Luiz Caldas já disse que não mais cantaria Fricote (marco zero do axé music) Mano Brown já baniu seu “Mulheres Vulgares” Zeca, o meu estimado Pagodinho, não mais canta Faixa Amarela.

Estou na espreita que algum policial peça a censura do pioneiríssimo Pelo Telefone (“O chefe da policia pelo telefone manda me avisar / que na Carioca tem uma roleta para se jogar”).

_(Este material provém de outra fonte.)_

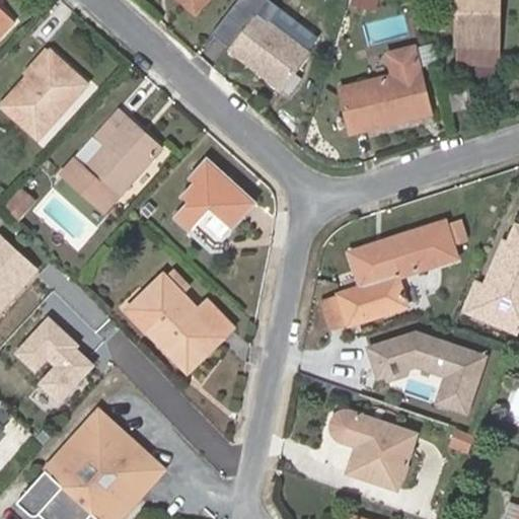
[(0,0),(0,32),(13,19),(0,6),(0,0)]
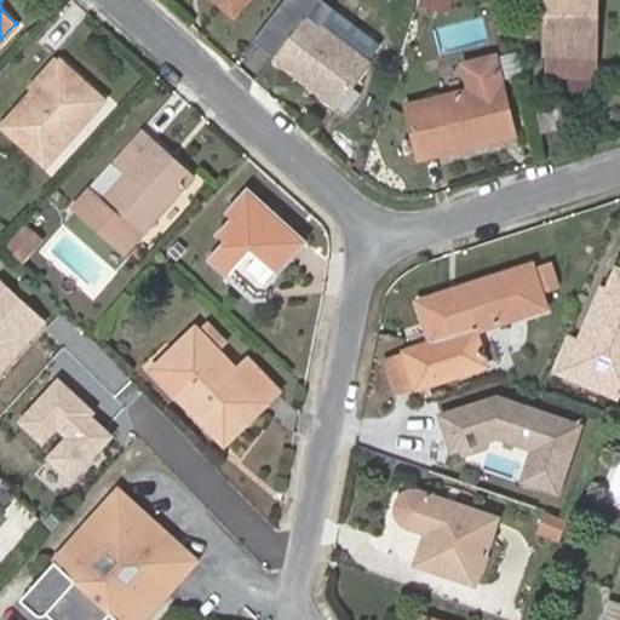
[(217,0),(233,13),(245,0),(217,0)]
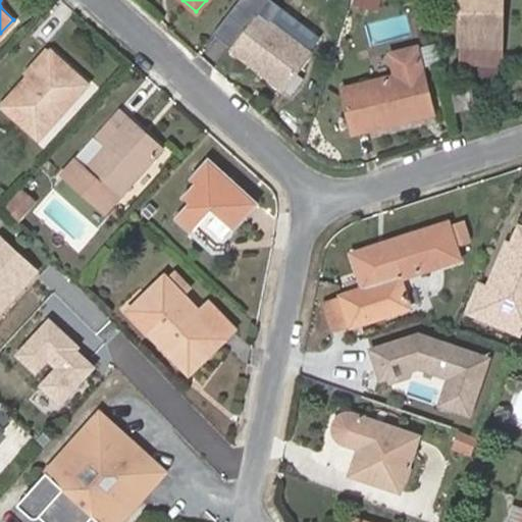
[(357,0),(356,5),(375,9),(377,0),(357,0)]
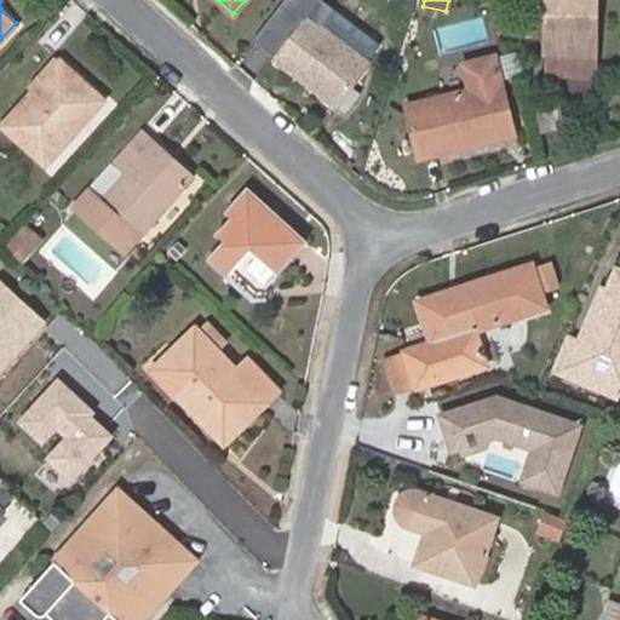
[(593,75),(596,0),(547,0),(547,75),(569,75),(569,87),(591,87),(591,75),(593,75)]
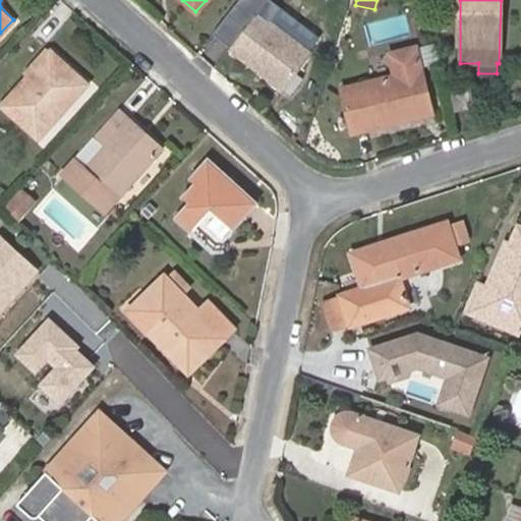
[(258,13),(227,53),(240,63),(243,59),(283,87),(310,51),(258,13)]
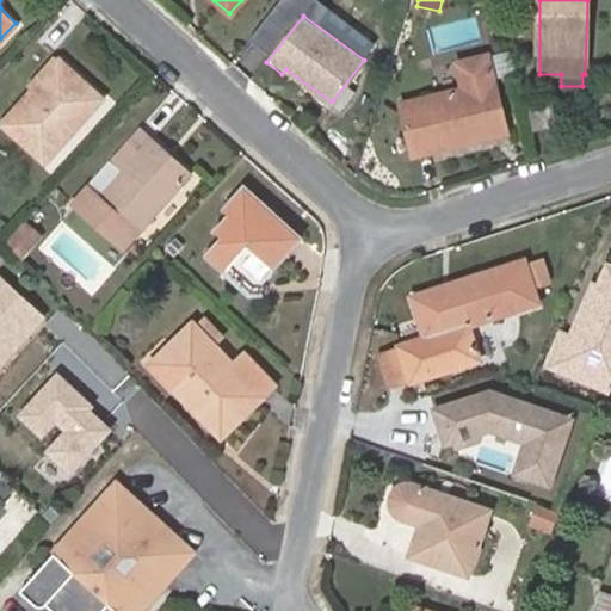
[(464,88),(401,103),(413,155),(482,140),(480,130),(505,124),(488,56),(458,62),(464,88)]
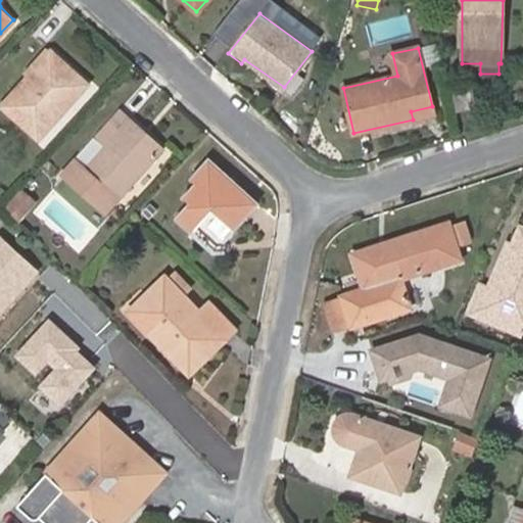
[(50,50),(28,76),(32,80),(20,93),(15,88),(0,105),(38,138),(86,83),(50,50)]
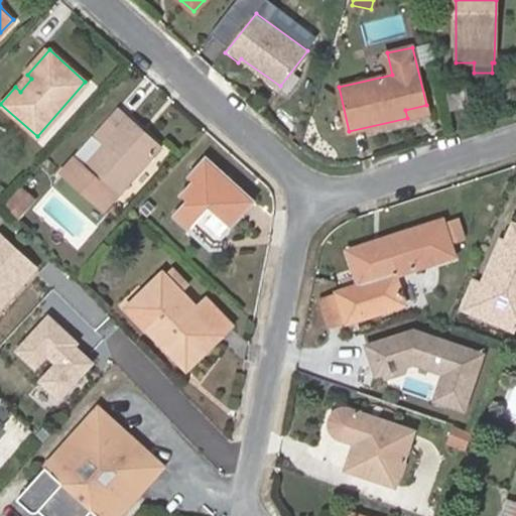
[(27,75),(15,87),(20,92),(31,79),(27,75)]
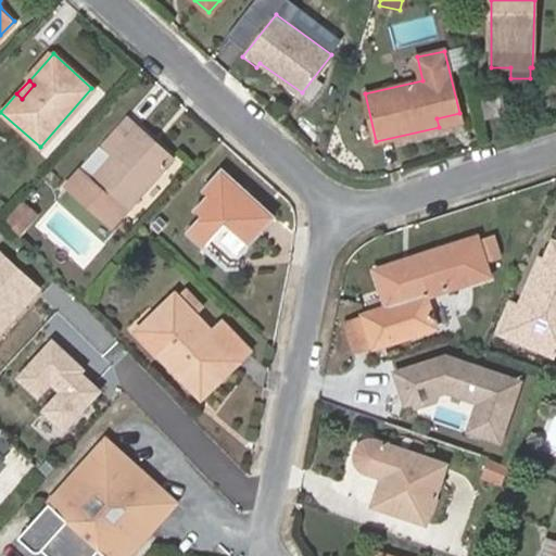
[(500,93),(480,98),(484,118),(505,113),(500,93)]
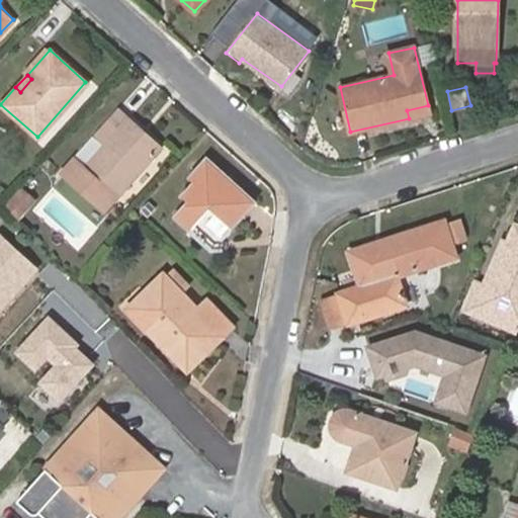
[(407,110),(409,118),(429,114),(428,105),(407,110)]
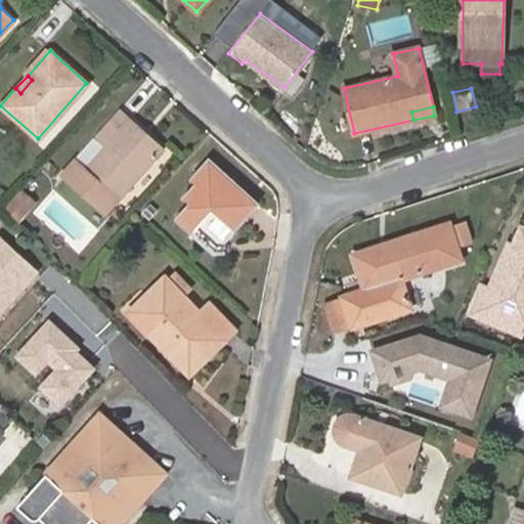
[(119,110),(61,174),(102,213),(161,147),(119,110)]
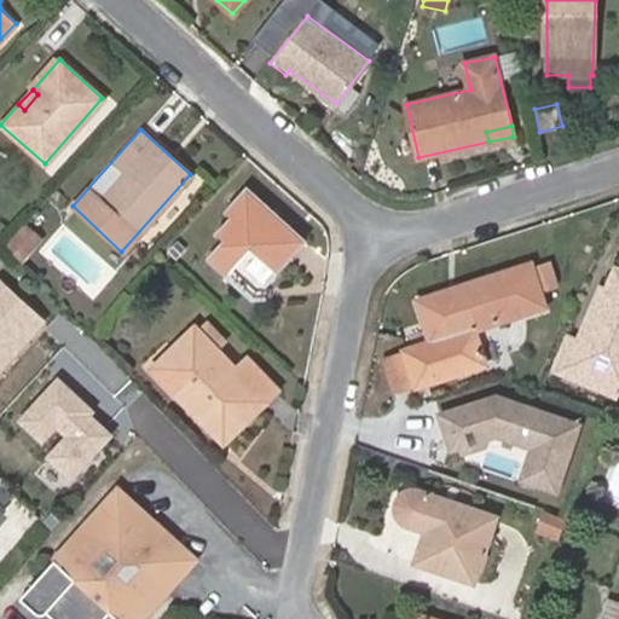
[(246,186),(226,209),(232,215),(218,232),(224,238),(208,256),(225,270),(250,243),(277,265),(301,236),(246,186)]
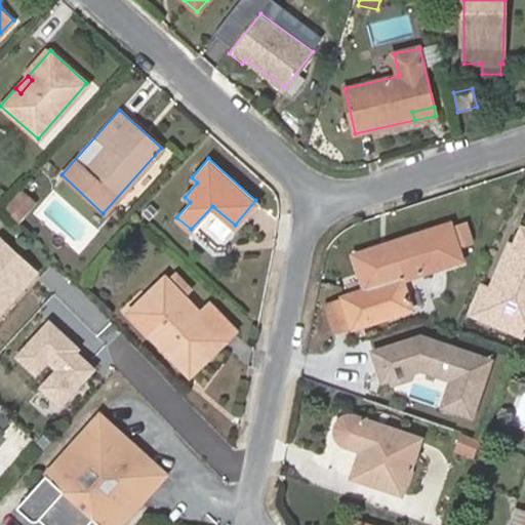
[(17,190),(2,208),(15,223),(33,204),(17,190)]
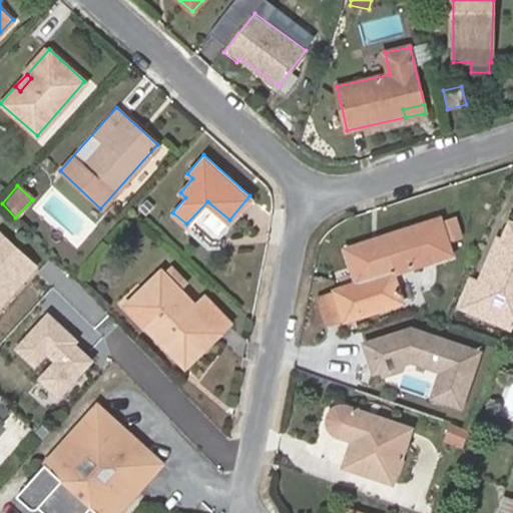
[(146,200),(138,209),(143,215),(152,205),(146,200)]
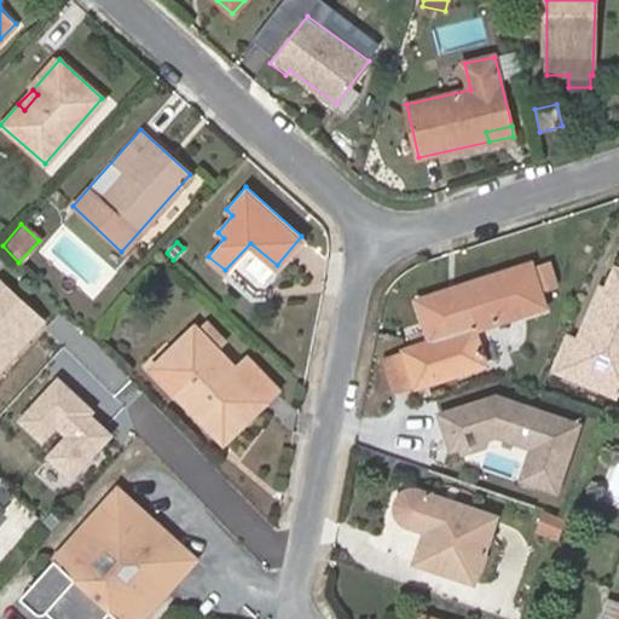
[(533,265),(421,301),(435,342),(382,360),(392,395),(486,365),(475,331),(545,307),(533,265)]
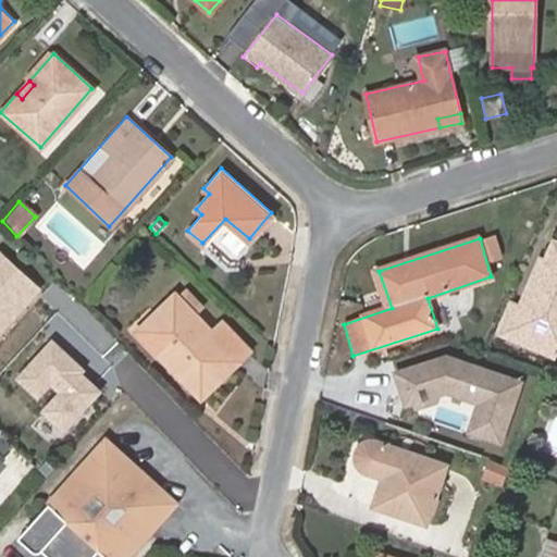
[(556,244),(528,310),(517,338),(555,355),(556,348),(556,244)]
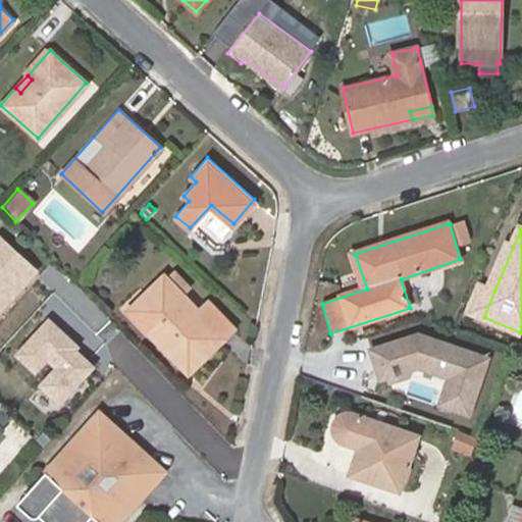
[(0,317),(41,272),(0,235),(0,317)]
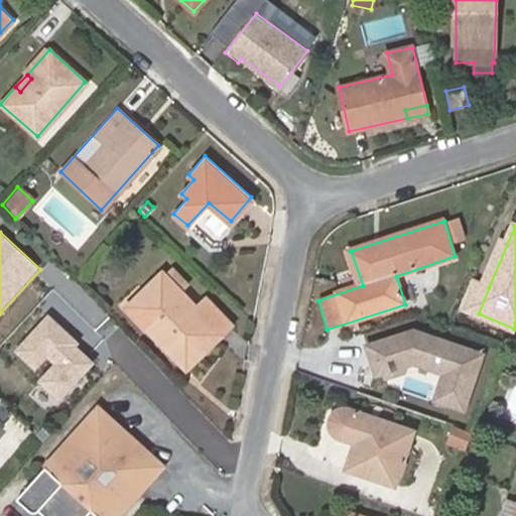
[(162,271),(126,306),(184,369),(230,326),(206,299),(198,306),(182,291),(187,287),(170,269),(165,274),(162,271)]
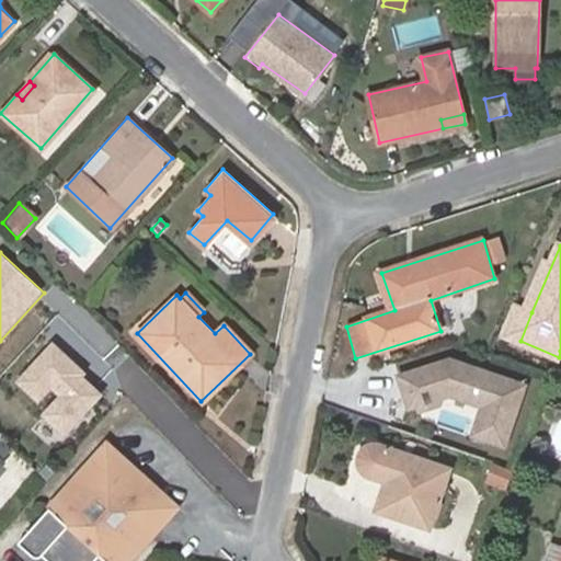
[(505,335),(521,341),(531,312),(516,307),(505,335)]
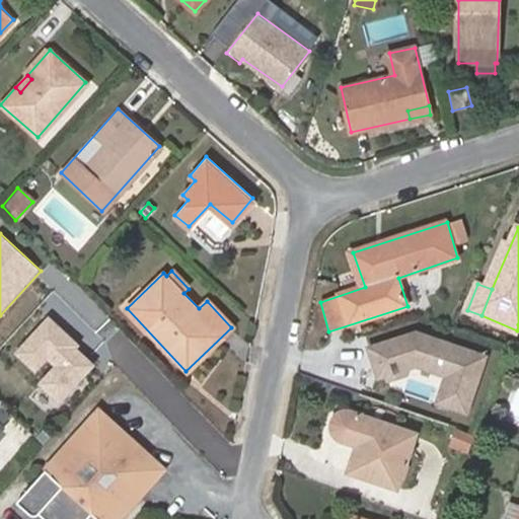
[(100,364),(49,316),(9,360),(61,406),(100,364)]
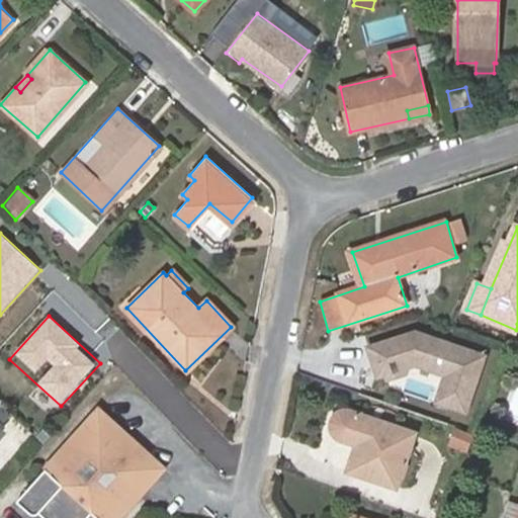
[(415,325),(362,339),(371,374),(403,385),(412,361),(443,372),(434,398),(464,408),(485,350),(415,325)]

Quem sabe se não haverá armas apontadas pedindo a censura de boa parte do repertorio do sublime Noel, como Mulher Indigesta, a levar pedrada na testa, ou Eu Sei Sofrer (“quem é que já sofreu mais do que eu / quem é que já me viu chorar / sofrer é o prazer que Deus me deu / eu sei sofrer sem reclamar…”). Um Noel masoquista será mau exemplo para a juventude e poderá ser censurado por algum engraçadinho de plantão.

Ainda anotei mais de 50 canções que transgridem hoje o chamado “politicamente correto”, mas irretocáveis à época em que foram feitas.

E daí? “proibiram que eu te amasse / proibiram que eu saísse… / proíbam muito mais, preguem avisos / fechem portas, ponham guizos. E Daí” (Miguel Gustavo, 1959).

E daí, questiono eu?

PS 1 – Pablo Neruda em O Carteiro e O Poeta repreende o mensageiro por usar os seus versos para conquistar uma mulher. O Carteiro se defende “a poesia não é feita pra quem faz, poesia é feita para quem precisa dela”.

PS 2 – Acaba de sair o belíssimo Almanaque da Carioquice, da insight. Comento semana que vem o trabalho de Luiz César Faro e Mônica Sinelli.

PS 3 – O livro “Darcy Ribeiro em Maricá, a utopia é aqui”, publicado pela prefeitura de Maricá, tem curadoria de Gringo Cardia. Anseio lê-lo até porque acompanhei Darcy e Claudia Zarvos, tanto quanto Callado e Ana Arruda todo o tempo em Maricá, como vizinho e amigo dos dois casais.

PS 4 – Saúdo o grande Dorival Caymmi, quem mais e melhor cantou o mar e suas lendas, no dia 2 de fevereiro, dia de Yemanjá.

RICARDO CRAVO ALBIN – Jornalista, Escritor, Radialista, Pesquisador, Musicólogo, Historiador de MPB, Presidente do PEN Clube do Brasil, Presidente do Instituto Cultural Cravo Albin e Membro do Conselho Consultivo do jornal Tribuna da Imprensa Livre. Em função das boas práticas profissionais recebeu em 2019 o Prêmio em Defesa da Liberdade de Imprensa, Movimento Sindical e Terceiro Setor, parceria do Jornal Tribuna da Imprensa Livre com a OAB-RJ.